Hacker News new | ask | show | jobs
by fauigerzigerk 4594 days ago
>As an aside, there is a well-known gotcha in Java and other languages that when you slice a string to save a small piece, the reference to the original keeps the entire original string in memory even though only a small amount is still needed. Go has this gotcha too.

That is no longer the case in Java. String.substring() now makes a copy. I think it doesn't matter much which of the two approaches a language takes as long as everybody knows it. This needs to be in the language spec and can't be an implementation issue.

1 comments

for historical note, this change was made in may 2012 Java 7u6
That's kind of a big deal for a point release...
Still, it is a change that could dramatically affect the behavior of some programs. A program that takes many references to one string might consume a lot of memory when those references become copies.
Here's more nitty-gritty from Oracle: http://mail.openjdk.java.net/pipermail/core-libs-dev/2012-Ma...

If I'm following, a Java string used to be a []char and offset/count ints, and this change let them drop those ints. You saved RAM if you had a lot of little strings, but paid for extra copying if you took lots of substrings.

Go slices/strings don't have a pointer to the "original" backing array, just a pointer to the first byte in this (sub)string.
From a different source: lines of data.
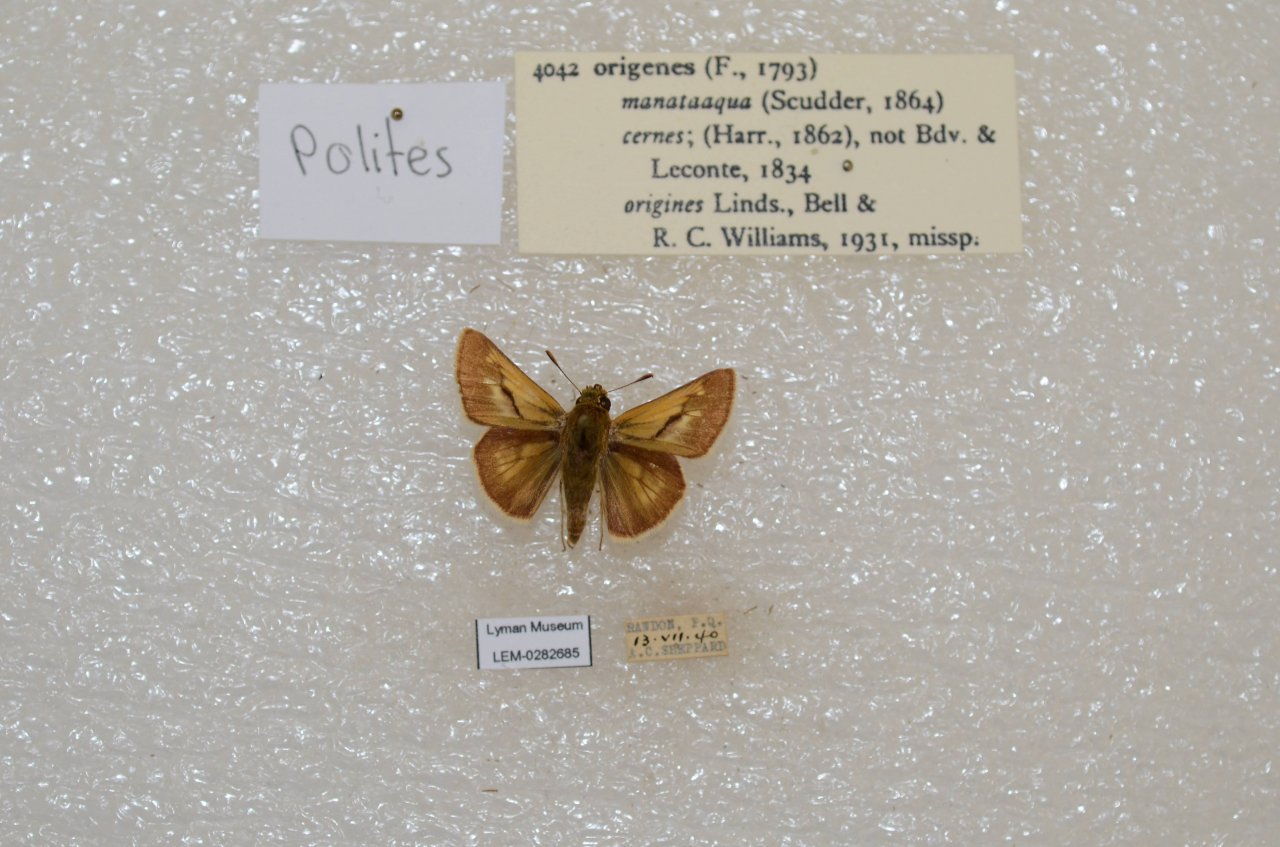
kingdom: Animalia
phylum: Arthropoda
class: Insecta
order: Lepidoptera
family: Hesperiidae
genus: Polites
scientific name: Polites
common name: Crossline Skipper
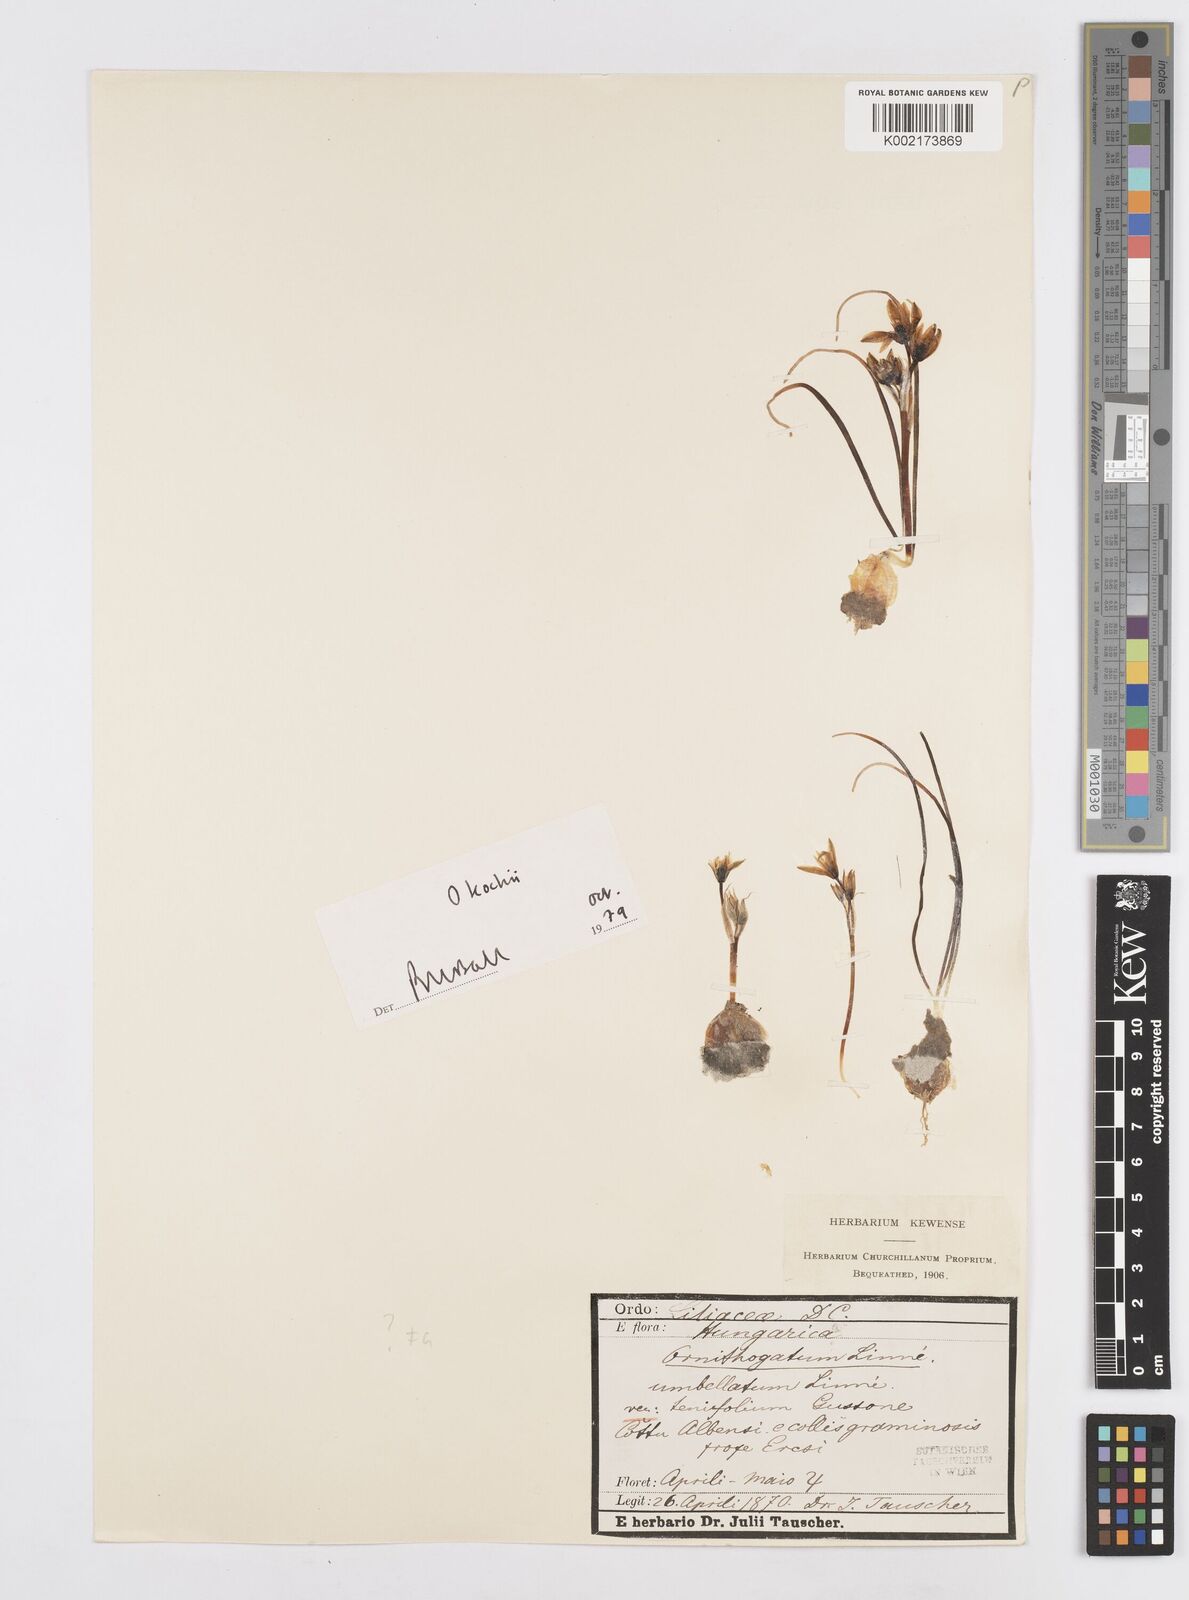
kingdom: Plantae
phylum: Tracheophyta
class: Liliopsida
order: Asparagales
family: Asparagaceae
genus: Ornithogalum
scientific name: Ornithogalum orthophyllum
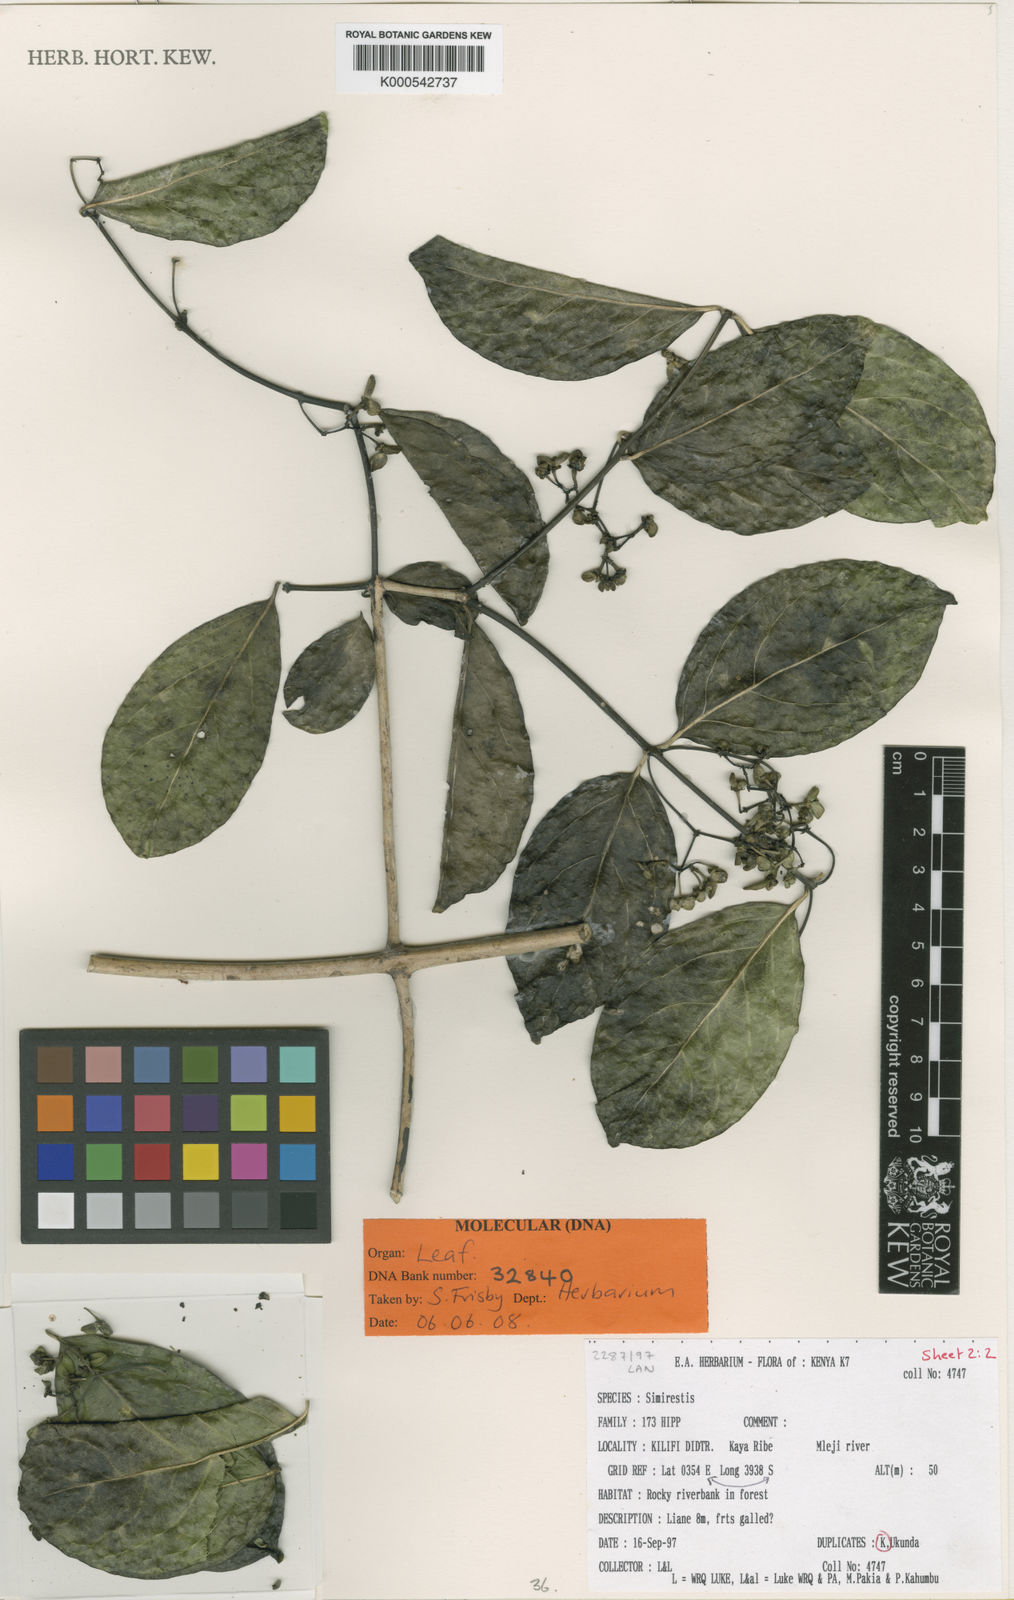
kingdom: Plantae
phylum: Tracheophyta
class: Magnoliopsida
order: Celastrales
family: Celastraceae
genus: Simicratea
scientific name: Simicratea
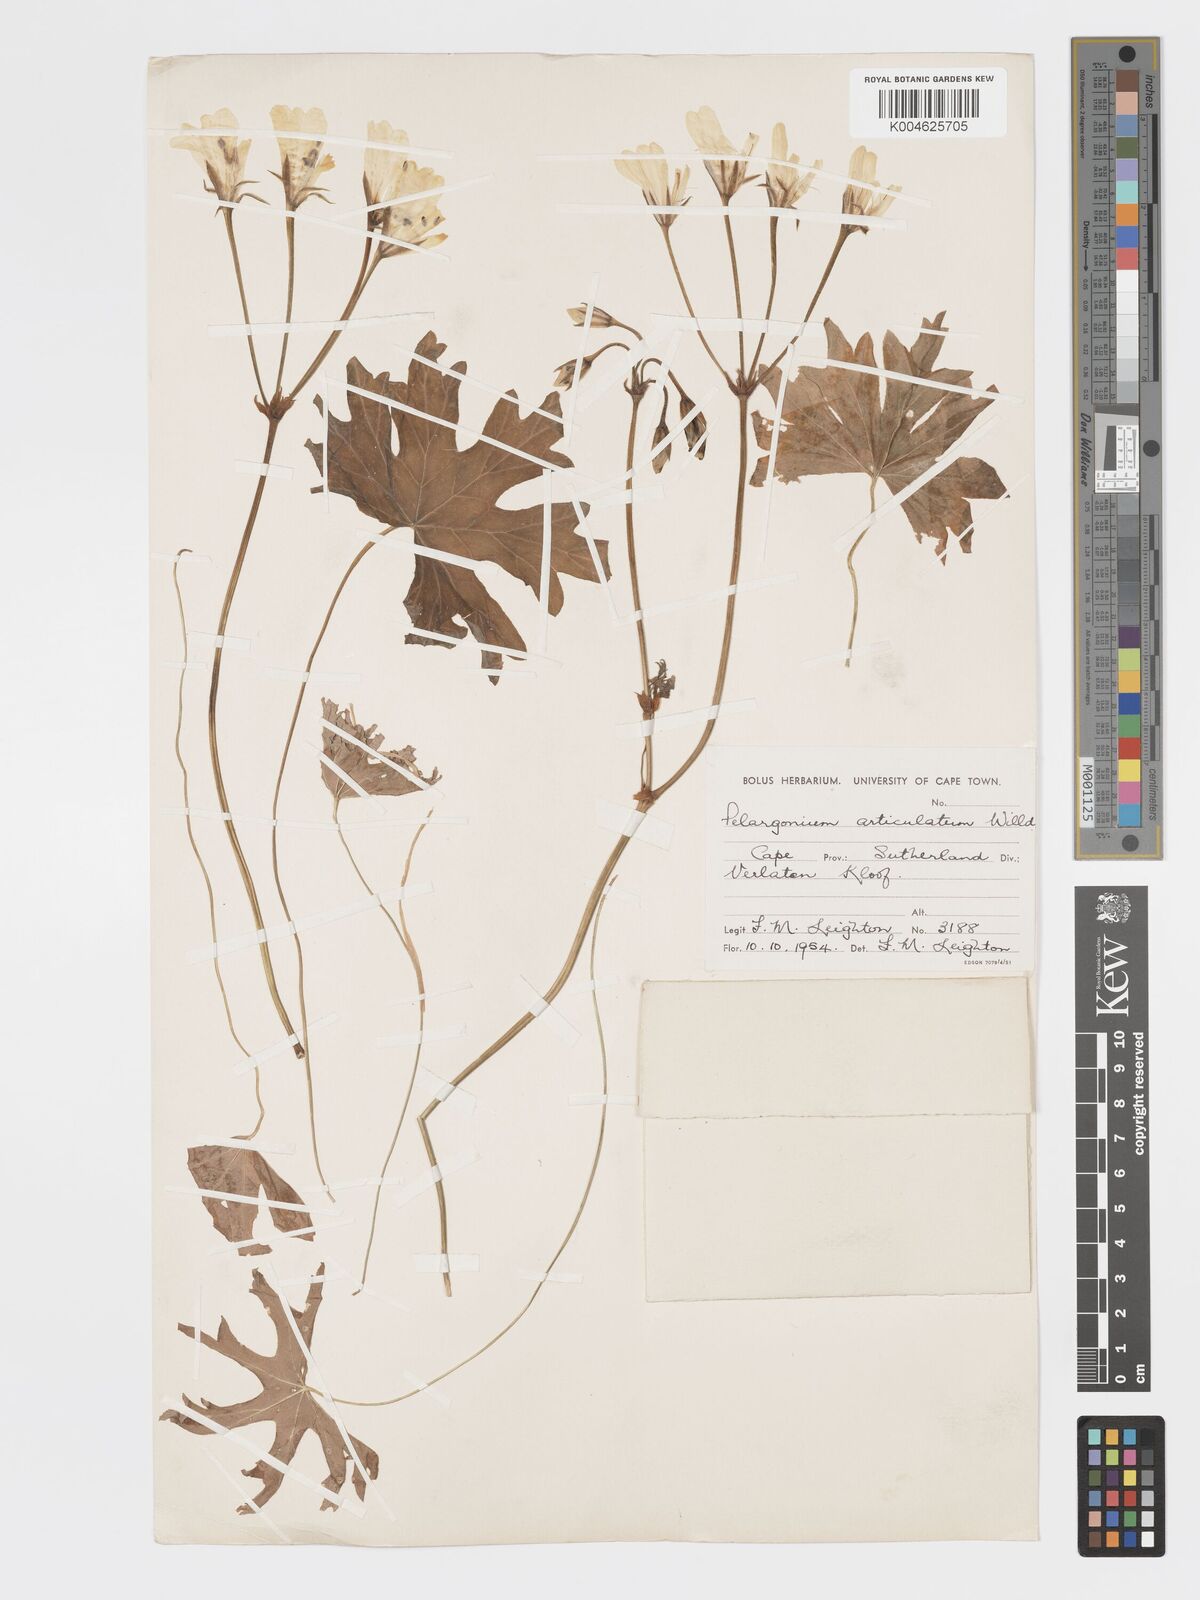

It doesn't need extra fields to do substrings by reference.

I think part of the technical reason for the different string headers is that the Java designers didn't want their GC to have to handle "internal pointers" into strings/objects (maybe for performance reasons?), whereas the Go designers decided to support 'em (maybe to support more C-like code in Go?).

Go does not support internal pointers into strings. You have to use slicing for that.
Sorry, I mean that there's an internal pointer in Go's in-memory representation of the string, not that there's a naked byte pointer directly visible to the programmer.

Go's GC's support for internal pointers means it can use a pointer-and-length representation for substring references. Java's lack of support for them means its string representation needs a pointer to the start of the char array and a separate offset and count in order to do the same substring-reference trick. (And, I'm saying, that helps explain why Java and Go now do substrings differently.)

There are other places where Go's ability to use internal pointers is exposed more directly to the programmer: for example, Go lets you take the address of an array element or struct field and pass around the resulting pointer.